Infections with S. pyogenes have a variety of manifestations and complications generally called sequelae. As mentioned, the bacterium can cause suppurative infections like puerperal fever . However, this microbe can also cause nonsuppurative sequelae in the form of acute rheumatic fever (ARF), which can lead to rheumatic heart disease, thus impacting the circulatory system. Rheumatic fever occurs primarily in children a minimum of 2–3 weeks after an episode of untreated or inadequately treated pharyngitis (see Bacterial Infections of the Respiratory Tract ). At one time, rheumatic fever was a major killer of children in the US; today, however, it is rare in the US because of early diagnosis and treatment of streptococcal pharyngitis with antibiotics. In parts of the world where diagnosis and treatment are not readily available, acute rheumatic fever and rheumatic heart disease are still major causes of mortality in children. A. Beaudoin et al. “Acute Rheumatic Fever and Rheumatic Heart Disease Among Children—American Samoa, 2011–2012.” Morbidity and Mortality Weekly Report 64 no. 20 (2015):555–558.
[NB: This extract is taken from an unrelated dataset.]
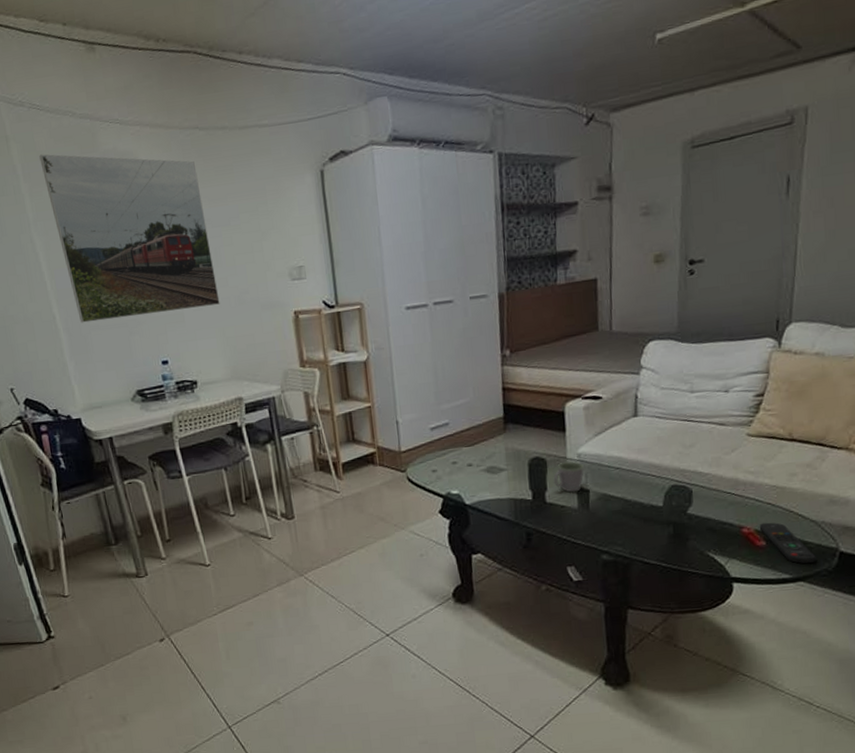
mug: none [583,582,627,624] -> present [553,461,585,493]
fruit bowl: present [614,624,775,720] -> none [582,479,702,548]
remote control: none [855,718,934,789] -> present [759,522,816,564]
Rheumatic fever is characterized by a variety of diagnostic signs and symptoms caused by nonsuppurative, immune-mediated damage resulting from a cross-reaction between patient antibodies to bacterial surface proteins and similar proteins found on cardiac, neuronal, and synovial tissues. Damage to the nervous tissue or joints, which leads to joint pain and swelling, is reversible. However, damage to heart valves can be irreversible and is worsened by repeated episodes of acute rheumatic fever, particularly during the first 3–5 years after the first rheumatic fever attack. The inflammation of the heart valves caused by cross-reacting antibodies leads to scarring and stiffness of the valve leaflets. This, in turn, produces a characteristic heart murmur. Patients who have previously developed rheumatic fever and who subsequently develop recurrent pharyngitis due to S. pyogenes are at high risk for a recurrent attacks of rheumatic fever.